§ **Texto analizado**
§

Dicho esto, corresponde ahora determinar los niveles de inseguridad desde un plano subjetivo – respecto a la percepción de inseguridad relativa a la “criminalidad urbana” en los próximos doce meses−, dentro del marco temporal hasta ahora analizado (enero-junio 2022/ enero-junio 2024), tal como se expone en el esquema subsiguiente:

De las cifras presentadas fluyen elevados índices de percepción de inseguridad a nivel nacional urbano, tanto en enero-junio de 2022 (85.6 %), en enero-junio de 2023 (82,6 %) y en enero-junio de 2024 (86.1 %); pues, si bien existe una ligera variación en los tres semestres móviles señalados, no obstante, se mantiene la constante de que de 100 peruanos mayores de 15 años más de 80 tienen una elevada percepción de inseguridad para los próximos doce meses; índices que contrastan claramente con las cifras objetivas desarrolladas líneas supra; pues, mientras que, en el mismo intervalo, menos del 30 % de peruanos que habitan en áreas urbanas afirman haber sido víctimas de algún delito, más del 80 % afirma sentirse inseguro; evidenciándose, así, que más del 50 % de peruanos que viven en zonas urbanas se sienten inseguros a pesar de no haber experimentado nunca victimización por algún crimen.

Con lo expuesto hasta ahora es posible esbozar dos colofones importantes respecto a la base factual que justificaría la regulación del terrorismo urbano –esto es la “criminalidad urbana”−: primero que no existe, desde el plano objetivo, un contexto de inseguridad reciente generado por este tipo de criminalidad; pues, si bien se presenta una ligera fluctuación porcentual durante este intervalo temporal –regresiva o progresiva− no existe un incremento considerable que permita afirmar objetivamente el acrecentamiento de la inseguridad ; y, segundo, que desde un plano subjetivo, si bien se encuentra un elevado porcentaje de percepción de inseguridad (más del 80 % de peruanos habitantes de zonas urbanas), el mismo carece de un fundamento objetivo (en un 50 % que, a pesar de percibir inseguridad para los próximos doce meses, nunca ha sido víctima de algún crimen), lo cual puede encontrar explicación en la alarma generada por las propuestas legislativas, como la analizada, y en la actuación de los medios de comunicación que sobredimensionan las cifras de la criminalidad urbana.

En síntesis, resulta oportuno concluir lo siguiente: primero, que, en cuanto al “terrorismo genuino” –político−, no existen índices objetivos de inseguridad (pues desde el año 2000 su ocurrencia es prácticamente nula), pero sí un regular o alto porcentaje de percepción de inseguridad en cuatro de los cinco departamentos con presencia de “acciones terroristas”; y, segundo, que, con respecto a la criminalidad urbana –que sustenta la pretensión legislativa de incorporar como delito al “terrorismo urbano”− si bien existen cifras objetivas de victimización, las mismas no demuestran un crecimiento reciente considerable que permita afirmar una intensificación relevante de inseguridad, panorama que contrasta con los índices de percepción de inseguridad, los cuales, por su elevado porcentaje, resultan evidentemente desproporcionales respecto a la realidad objetiva.

§

§ **Tarea pendiente 1**
Indica si cada afirmación coincide con el texto sobre la percepción de inseguridad, respondiendo sí o no y citando textualmente las palabras que lo deciden: (a) en enero-junio de 2023 la percepción de inseguridad fue de 82,6 %; (b) más del 30 % de los peruanos que viven en áreas urbanas afirma haber sido víctima de algún delito; (c) el terrorismo político ha aumentado desde el año 2000.
§ **Tarea pendiente 2**
Enumera todos los periodos semestrales que recoge el texto sobre la percepción de inseguridad, cada uno con su porcentaje de percepción de inseguridad a nivel nacional urbano.
§ **Tarea pendiente 3**
Responde brevemente, según el texto sobre la percepción de inseguridad:
(a) ¿A partir de qué edad se cuentan los peruanos en la proporción de 100 que se menciona?
(b) ¿Qué dos factores podrían explicar, según el texto, la elevada percepción de inseguridad sin fundamento objetivo?
(c) ¿En cuántos de los departamentos con presencia de "acciones terroristas" hay un regular o alto porcentaje de percepción de inseguridad?

§ **Datos extraídos**
§

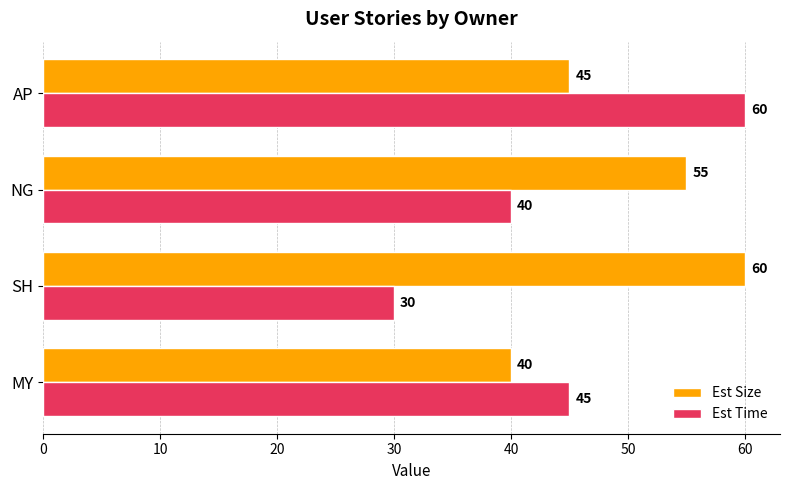

Rank the categories by Est Time value from lowest to highest.

SH, NG, MY, AP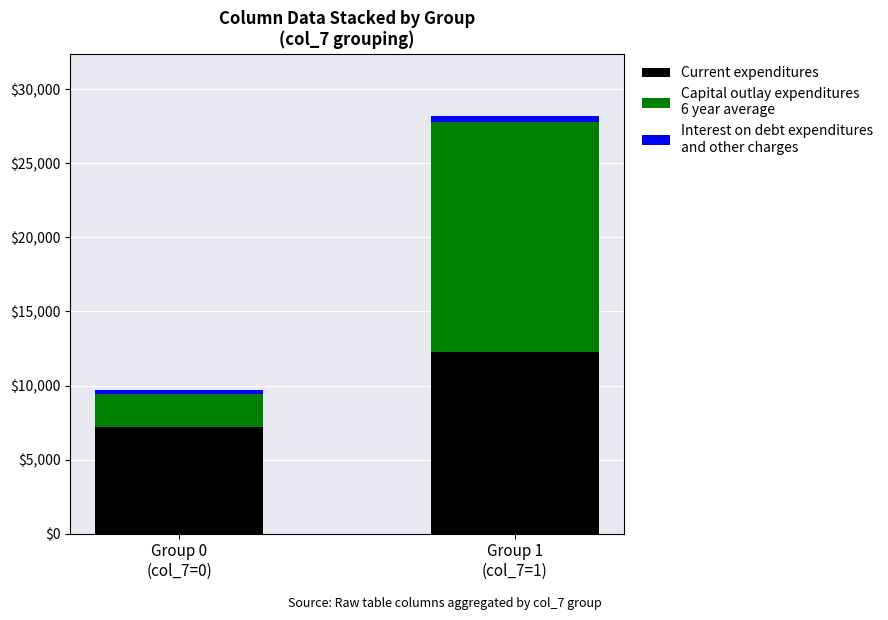

Count the number of data series in this chart.

3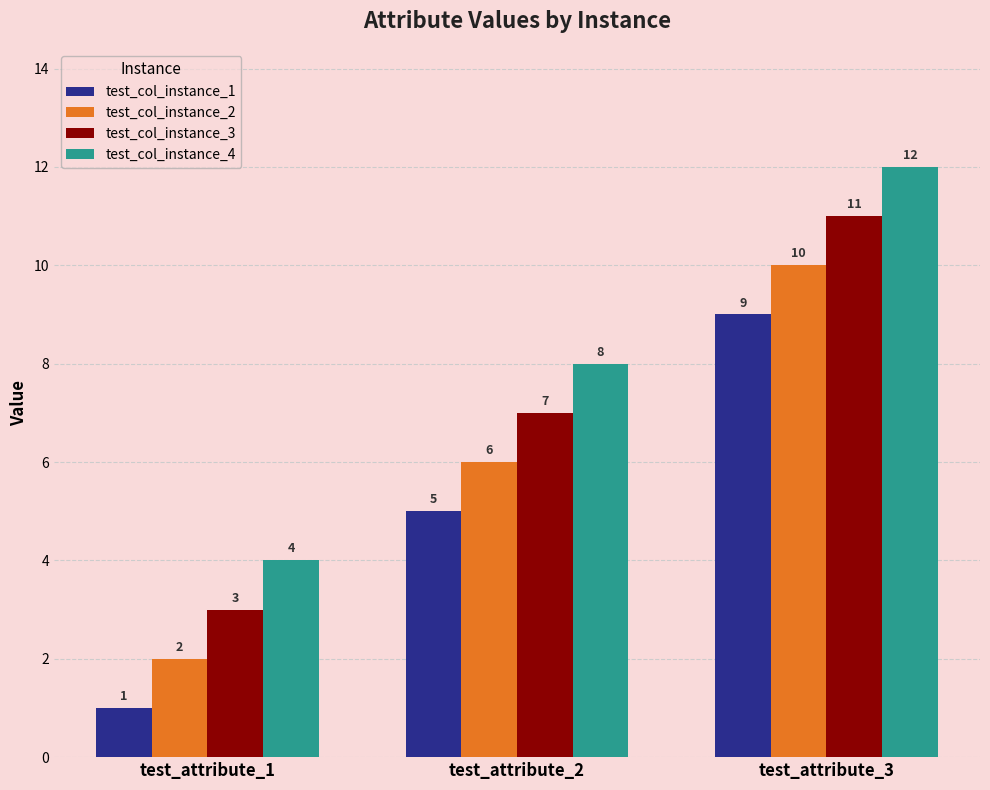

What value does the test_col_instance_2 series have at test_attribute_2?

6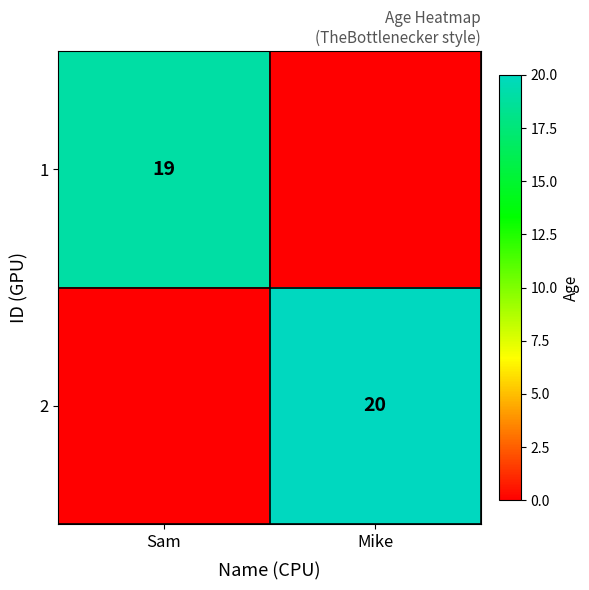

Is it true that 2 equals 14 at Mike?

False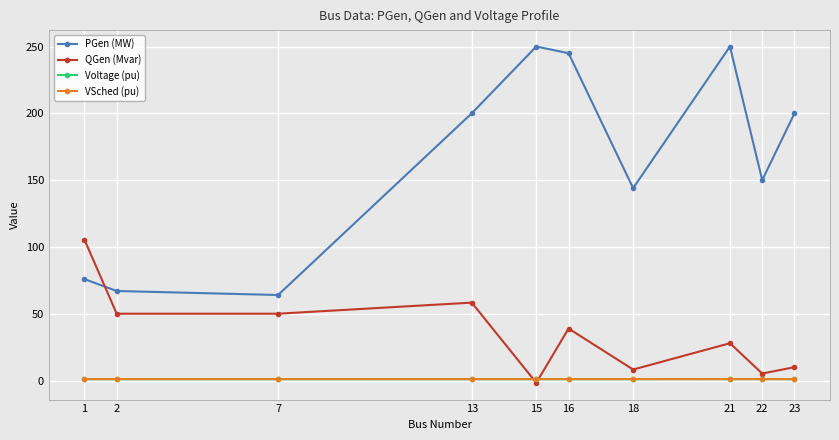

True or false: QGen (Mvar) has more than 1 points higher than both neighbors.

True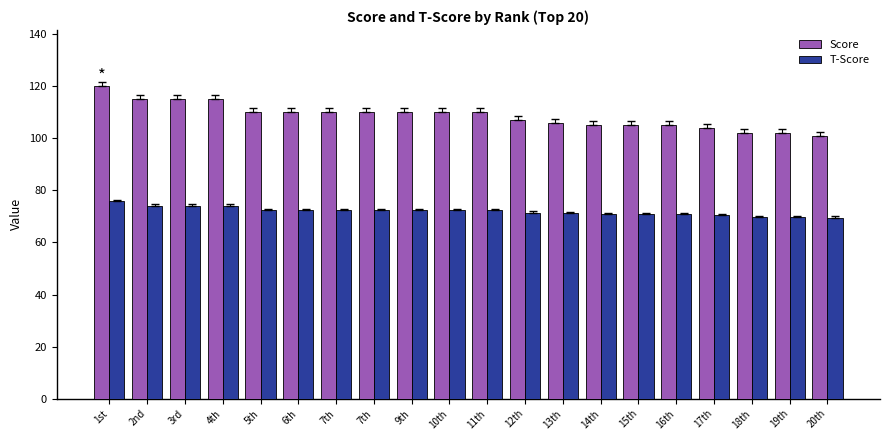

Is the value of T-Score at 17th greater than the value of Score at 11th?

No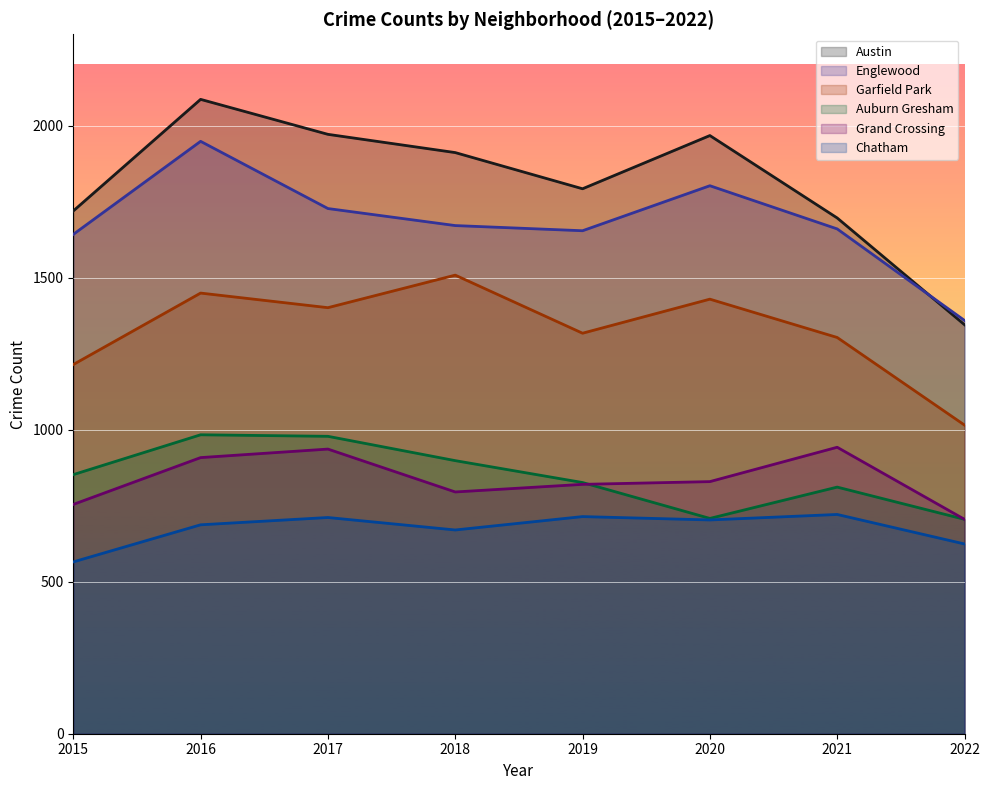

The Englewood series shows 535 at 2022. True or false?

False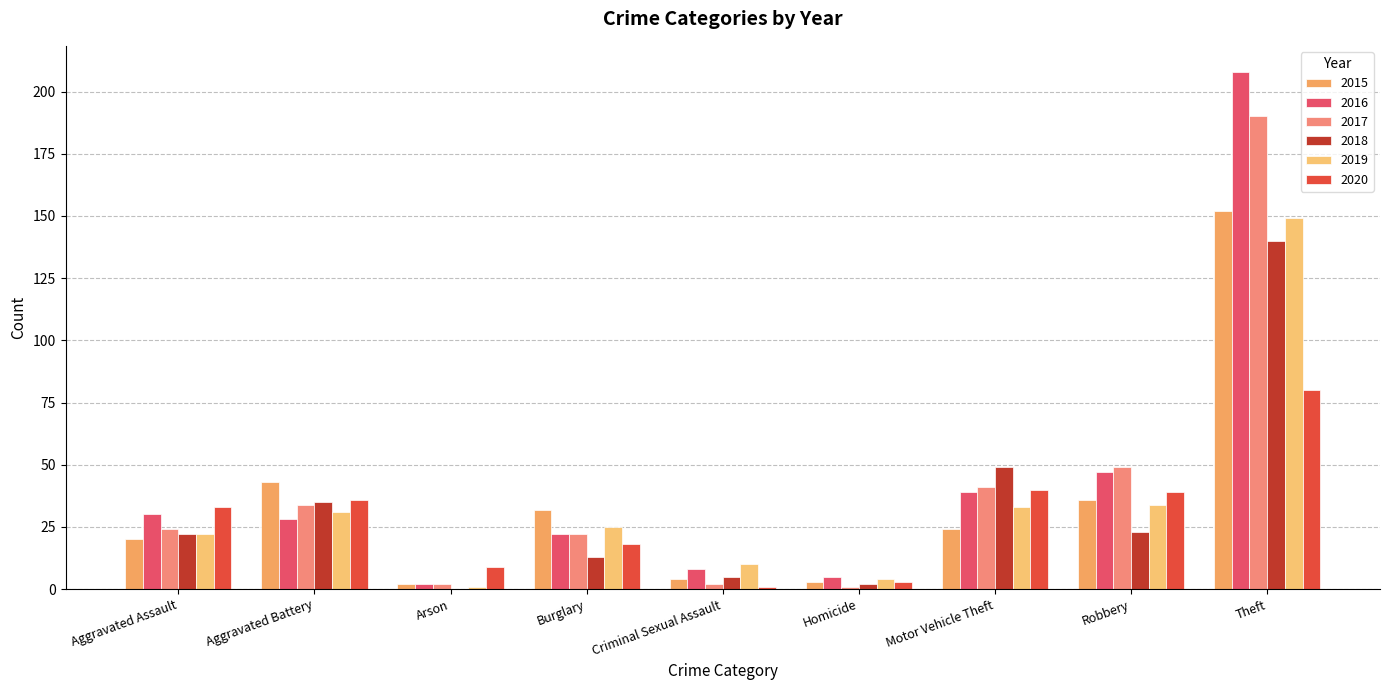

How many series are shown in this chart?

6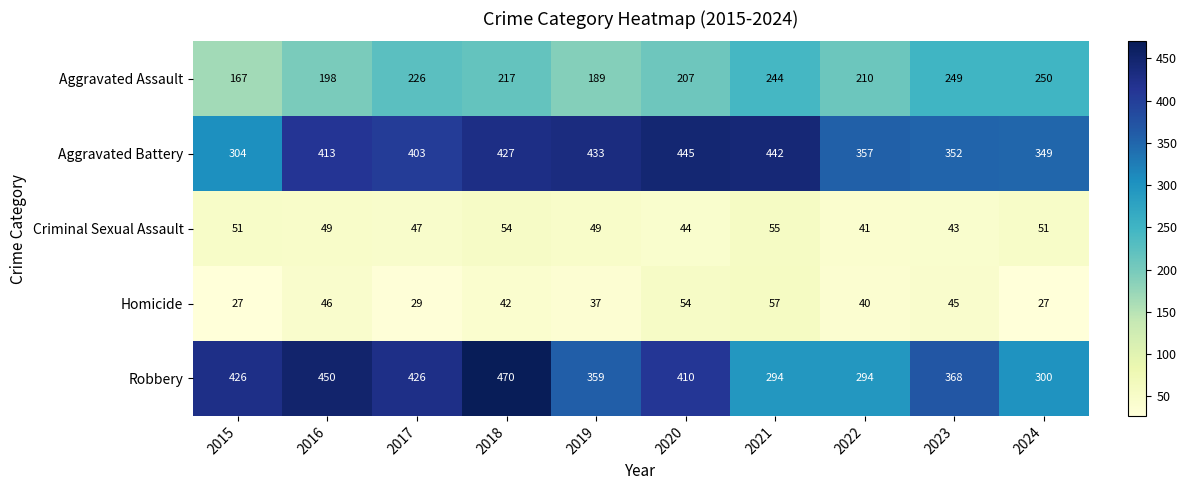

At which label is Homicide closest to 42?

2018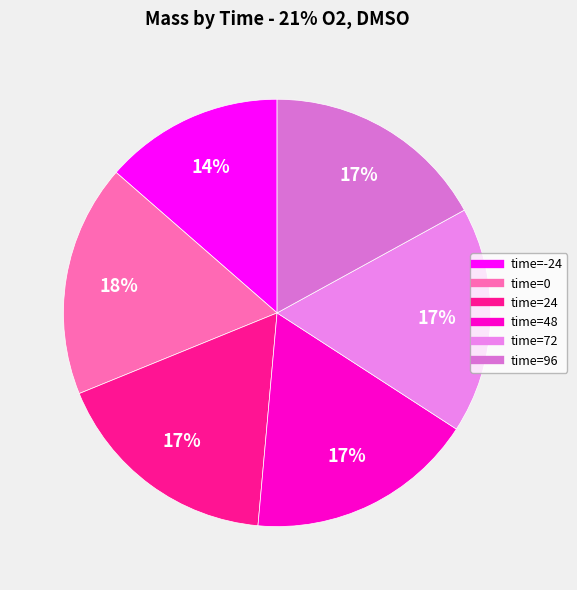

Count the number of slices in the pie.

6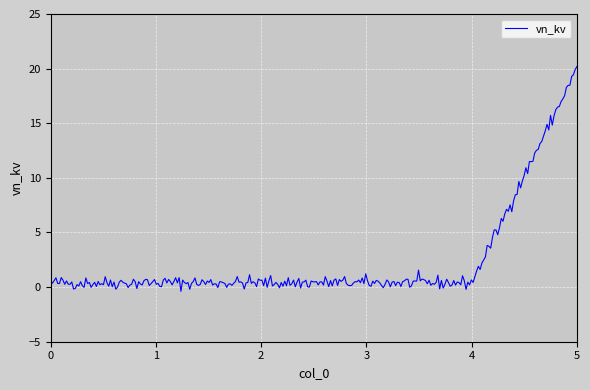

What is the greatest value displayed?

20.2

§

§ **Respuesta escrita 1**
(a) Sí: "en enero-junio de 2023 (82,6 %)".
(b) No: "menos del 30 % de peruanos que habitan en áreas urbanas afirman haber sido víctimas de algún delito".
(c) No: "desde el año 2000 su ocurrencia es prácticamente nula".

§ **Respuesta escrita 2**
- Enero-junio de 2022: 85.6 %
- Enero-junio de 2023: 82,6 %
- Enero-junio de 2024: 86.1 %

§ **Respuesta escrita 3**
(a) Mayores de 15 años.
(b) La alarma generada por las propuestas legislativas y la actuación de los medios de comunicación que sobredimensionan las cifras de la criminalidad urbana.
(c) En cuatro de los cinco.